Der Webdeveloper Roger Kovacs, Freund eines der Columbine-Opfer, deckt über Dannys PayPal-Account seine Identität auf und veröffentlicht sie im Internet. Danny bekennt sich daraufhin öffentlich als Macher. Kurz darauf erscheint im Fachportal Gamasutra ein Artikel über das Spiel. Immer mehr US-Medien greifen das Thema auf, die Download-Zahlen von Super Columbine Massacre RPG! explodieren.

Super Columbine Massacre RPG - Screenshots ansehen

Täter trainiert – in einem 2D-RPG?

Im September 2007 ereignet sich im kanadischen Montreal ein weiterer Amoklauf. Der 25-jährige Kimveer Singh Gill verletzt 19 Menschen und tötet einen Mitschüler, bevor er sich selbst erschießt. Im Internet gab der Täter an, dass Super Columbine Massacre RPG! eines seiner Lieblingsspiele sei. Massenmedien, Poltiker und Elternverbände schießen sich auf Dannys Ledonnes Spiel ein: Der Täter habe darin trainiert, er sei durch die Glorifizierung ermutigt worden, es Eric und Dylan gleich zu tun.

Der berüchtigte Anti-Spiele-Anwalt Jack Thompson behauptete, Amokläufer hätten mit Super Columbine Massacre RPG trainiert. Der berüchtigte Anti-Spiele-Anwalt Jack Thompson behauptete, Amokläufer hätten mit Super Columbine Massacre RPG trainiert.

Reichlich absurde Vorstellungen, wenn man sich die pixelige 2D-Grafik von Super Columbine Massacre RPG! anschaut. Auch eine Stilisierung der Täter zu Märtyrern sucht man vergebens, dann am Ende des Spiels landen sie in der Hölle, wo sie gegen Charaktere aus der Popkultur (z.B. Pikachu, Bart Simpson, Mega Man, Mario) sowie der Geschichte (z.B. Malcolm X, Ronald Reagan, John Lennon) antreten müssen.

Super Columbine Massacre RPG! ist also ein Fantasieprodukt. Trotzdem vermerken einige Journalisten, dass es wohl die akkurateste Faktensammlung über den Amoklauf sei.

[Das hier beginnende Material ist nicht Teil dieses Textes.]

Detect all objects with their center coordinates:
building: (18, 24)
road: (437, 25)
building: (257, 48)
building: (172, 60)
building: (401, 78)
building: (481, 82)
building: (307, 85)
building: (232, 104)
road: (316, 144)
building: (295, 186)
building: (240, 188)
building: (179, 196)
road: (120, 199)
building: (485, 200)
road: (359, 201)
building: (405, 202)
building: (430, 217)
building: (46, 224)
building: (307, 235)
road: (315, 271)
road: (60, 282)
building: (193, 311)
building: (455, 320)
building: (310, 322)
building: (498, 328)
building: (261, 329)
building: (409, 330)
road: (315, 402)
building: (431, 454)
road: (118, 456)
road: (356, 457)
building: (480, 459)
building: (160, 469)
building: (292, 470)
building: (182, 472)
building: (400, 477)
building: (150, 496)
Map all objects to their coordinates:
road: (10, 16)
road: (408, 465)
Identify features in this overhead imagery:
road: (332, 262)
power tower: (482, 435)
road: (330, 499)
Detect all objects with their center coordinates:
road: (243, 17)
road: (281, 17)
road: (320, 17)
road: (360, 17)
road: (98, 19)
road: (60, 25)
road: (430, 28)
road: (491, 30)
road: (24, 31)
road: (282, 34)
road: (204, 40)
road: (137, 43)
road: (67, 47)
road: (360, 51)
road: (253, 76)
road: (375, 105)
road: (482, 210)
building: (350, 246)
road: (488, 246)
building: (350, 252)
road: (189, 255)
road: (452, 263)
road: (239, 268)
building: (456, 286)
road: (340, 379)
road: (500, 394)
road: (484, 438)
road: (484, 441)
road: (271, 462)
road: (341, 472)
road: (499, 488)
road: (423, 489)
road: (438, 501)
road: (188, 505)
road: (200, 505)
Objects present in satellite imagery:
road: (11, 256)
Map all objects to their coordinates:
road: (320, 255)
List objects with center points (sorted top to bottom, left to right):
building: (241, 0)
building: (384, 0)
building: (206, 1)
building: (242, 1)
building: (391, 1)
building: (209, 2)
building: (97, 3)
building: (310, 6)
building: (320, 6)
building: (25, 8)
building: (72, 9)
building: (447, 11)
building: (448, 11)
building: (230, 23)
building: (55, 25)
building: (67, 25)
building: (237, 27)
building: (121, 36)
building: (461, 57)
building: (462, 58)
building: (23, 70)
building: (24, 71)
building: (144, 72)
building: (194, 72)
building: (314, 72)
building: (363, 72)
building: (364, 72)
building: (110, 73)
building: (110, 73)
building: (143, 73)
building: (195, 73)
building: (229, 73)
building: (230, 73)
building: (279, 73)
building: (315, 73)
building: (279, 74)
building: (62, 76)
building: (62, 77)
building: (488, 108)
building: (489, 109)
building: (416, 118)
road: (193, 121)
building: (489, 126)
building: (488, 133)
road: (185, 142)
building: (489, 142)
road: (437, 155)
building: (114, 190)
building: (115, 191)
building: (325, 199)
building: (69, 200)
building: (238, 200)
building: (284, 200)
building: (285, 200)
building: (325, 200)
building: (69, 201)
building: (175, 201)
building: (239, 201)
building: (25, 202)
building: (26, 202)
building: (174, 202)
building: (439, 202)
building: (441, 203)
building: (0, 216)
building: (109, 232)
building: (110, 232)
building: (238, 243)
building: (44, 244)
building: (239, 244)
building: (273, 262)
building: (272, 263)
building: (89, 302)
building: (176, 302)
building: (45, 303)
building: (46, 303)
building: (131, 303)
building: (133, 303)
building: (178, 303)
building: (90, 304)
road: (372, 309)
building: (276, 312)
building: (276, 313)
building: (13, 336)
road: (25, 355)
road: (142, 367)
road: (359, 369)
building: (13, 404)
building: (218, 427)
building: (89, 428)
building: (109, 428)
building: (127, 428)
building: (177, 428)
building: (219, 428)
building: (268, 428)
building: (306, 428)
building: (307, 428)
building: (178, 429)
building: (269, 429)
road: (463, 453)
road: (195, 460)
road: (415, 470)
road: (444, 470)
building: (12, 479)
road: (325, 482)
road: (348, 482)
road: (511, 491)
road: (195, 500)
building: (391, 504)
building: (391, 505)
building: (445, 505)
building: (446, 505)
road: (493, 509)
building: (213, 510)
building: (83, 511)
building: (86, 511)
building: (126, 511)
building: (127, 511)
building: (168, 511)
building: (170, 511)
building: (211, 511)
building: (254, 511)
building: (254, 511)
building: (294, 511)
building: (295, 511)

Wer das gleiche Wissen darüber aus klassischen Massenmedien holen will, der muss es mühsam zusammensuchen.

Ende 2006 wird das Spiel für die »Guerrilla Gamemaker Competition« des Slamdance Filmfestivals in Utah nominiert, zusammen mit Beiträgen wie Braid, flOw und Castle Crashers. Die Jury sieht in Dannys Titel eine legitime Aufarbeitung der Vorkommnisse von Columbine. Super Columbine Massacre RPG! sei ein Schritt in Richtung ernster Spielen, die nicht nur unterhalten sollen, sondern auch unangenehme Themen ansprächen.

Slamdance-Chef Peter Baxter nahm das Spiel wieder aus dem Festivalprogramm. Slamdance-Chef Peter Baxter nahm das Spiel wieder aus dem Festivalprogramm.

Völlig überraschend wird das Spiel dann aber vom Festivalchef Peter Baxter aus dem Programm genommen, ohne dass er Gründe dafür nennen möchte. Es kommt zum Eklat: Aus Solidarität ziehen die andern Entwickler ihre Titel ebenfalls zurück, Juroren distanzieren sich öffentlich von der Festivalleitung. Es war das Ende der Gamemaker Competition. Preise für Videospiele werden auf dem Slamdance Festival seitdem nicht mehr verliehen.

Danny, inzwischen Filmstudent am Emerson College in Boston, beschließt daraufhin, die Dokumentation »Playing Columbine« zu drehen, in der er seine Sicht der Dinge darstellen möchte. Damit ist ihm nebenbei ein Manifest für erwachsenere Videospiele und das Recht auf freie Meinungsäußerung gelungen. Ein Film, der nicht nur für Spieler interessant ist.